■ Work instruction
Pull out each line in the rows below that contains the string "tanfolyam". Treat case as significant.

BEGIN

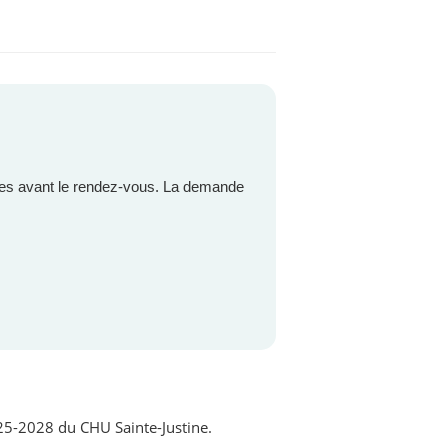
res avant le rendez-vous. La demande
025-2028 du CHU Sainte-Justine.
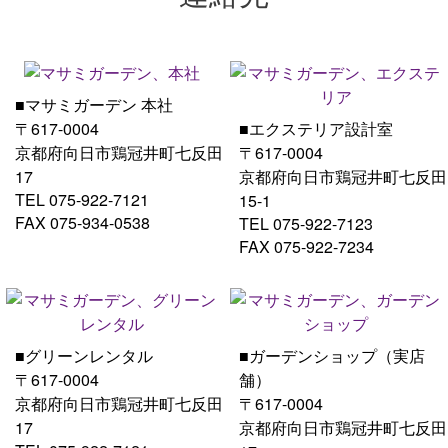
■マサミガーデン 本社
〒617-0004
■エクステリア設計室
京都府向日市鶏冠井町七反田
〒617-0004
17
京都府向日市鶏冠井町七反田
TEL 075-922-7121
15-1
FAX 075-934-0538
TEL 075-922-7123
FAX 075-922-7234
■グリーンレンタル
■ガーデンショップ（実店
〒617-0004
舗）
京都府向日市鶏冠井町七反田
〒617-0004
17
京都府向日市鶏冠井町七反田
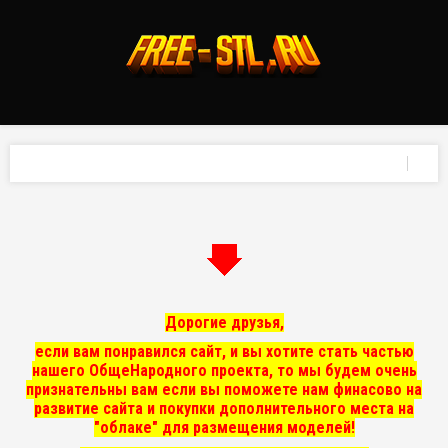
Дорогие друзья,
если вам понравился сайт, и вы хотите стать частью
нашего ОбщеНародного проекта, то мы
будем очень
признательны вам если вы поможете нам финасово на
развитие сайта и покупки дополнительного места на
"облаке" для размещения моделей!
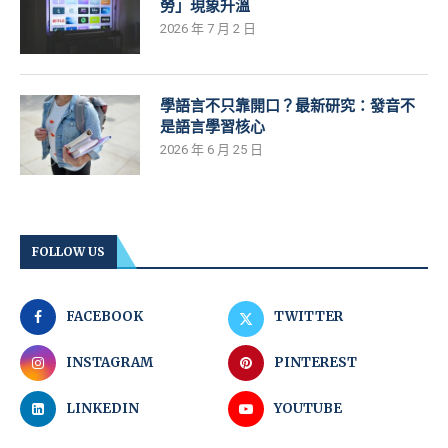
勞」現象升溫
2026 年 7 月 2 日
學語言不只靠開口？最新研究：發音不
是語言學習核心
2026 年 6 月 25 日
FOLLOW US
FACEBOOK
TWITTER
INSTAGRAM
PINTEREST
LINKEDIN
YOUTUBE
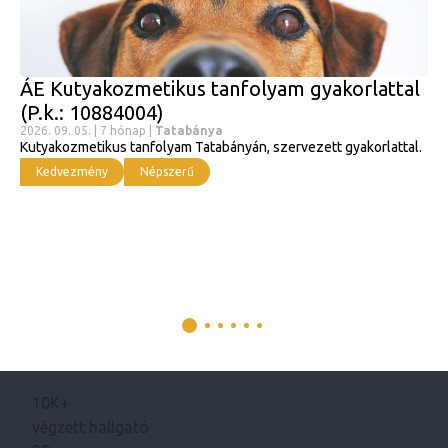
ÁE Kutyakozmetikus tanfolyam gyakorlattal
(P.k.: 10884004)
2026. 09. 05. | 7 hónap |
Tatabánya
Kutyakozmetikus tanfolyam Tatabányán, szervezett gyakorlattal.
Kedvezmény
Népszerű
10K+
végzett hallgató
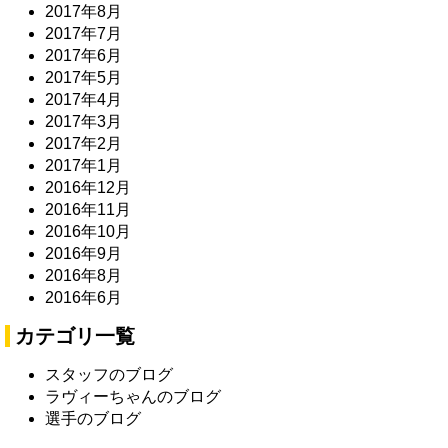
2017年8月
2017年7月
2017年6月
2017年5月
2017年4月
2017年3月
2017年2月
2017年1月
2016年12月
2016年11月
2016年10月
2016年9月
2016年8月
2016年6月
カテゴリ一覧
スタッフのブログ
ラヴィーちゃんのブログ
選手のブログ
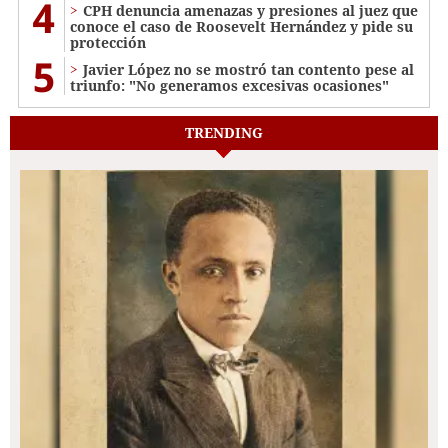
4
CPH denuncia amenazas y presiones al juez que
conoce el caso de Roosevelt Hernández y pide su
protección
5
Javier López no se mostró tan contento pese al
triunfo: "No generamos excesivas ocasiones"
TRENDING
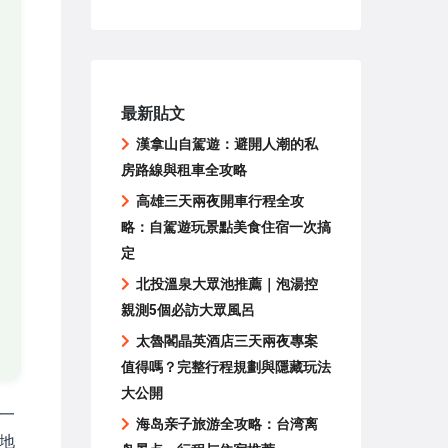
最新貼文
漢拿山自駕遊：避開人潮的私
房路線與租車全攻略
高雄三天兩夜開車行程全攻
略：自駕遊玩景點美食住宿一次搞
定
北投溫泉大眾池推薦｜泡湯控
親測5個必訪大眾風呂
太魯閣晶英酒店三天兩夜專案
值得嗎？完整行程規劃與隱藏玩法
大公開
一
海岛亲子旅游全攻略：台湾离
地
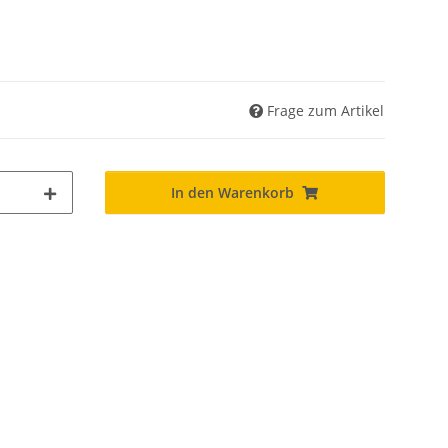
Frage zum Artikel
In den Warenkorb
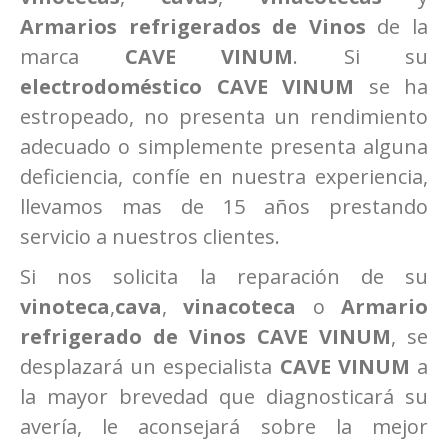
Armarios refrigerados de Vinos
de la
marca
CAVE VINUM
. Si su
electrodoméstico CAVE VINUM
se ha
estropeado, no presenta un rendimiento
adecuado o simplemente presenta alguna
deficiencia, confíe en nuestra experiencia,
llevamos mas de 15 años prestando
servicio a nuestros clientes.
Si nos solicita la reparación de su
vinoteca
,
cava
,
vinacoteca
o
Armario
refrigerado de Vinos
CAVE VINUM
, se
desplazará un especialista
CAVE VINUM
a
la mayor brevedad que diagnosticará su
avería, le aconsejará sobre la mejor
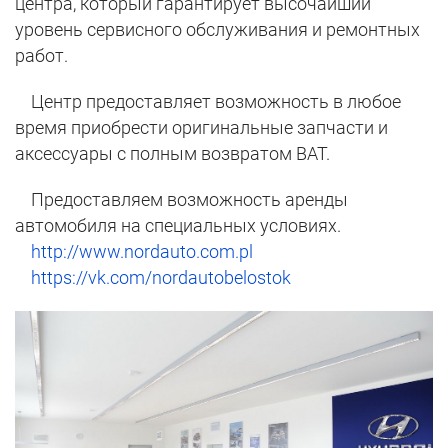
центра, который гарантирует высочайший
уровень сервисного обслуживания и ремонтных
работ.
Центр предоставляет возможность в любое
время приобрести оригинальные запчасти и
аксессуары с полным возвратом ВАТ.
Предоставляем возможность аренды
автомобиля на специальных условиях.
http://www.nordauto.com.pl
https://vk.com/nordautobelostok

END

■ Your solution
ÁE Kutyakozmetikus tanfolyam gyakorlattal
Kutyakozmetikus tanfolyam Tatabányán, szervezett gyakorlattal.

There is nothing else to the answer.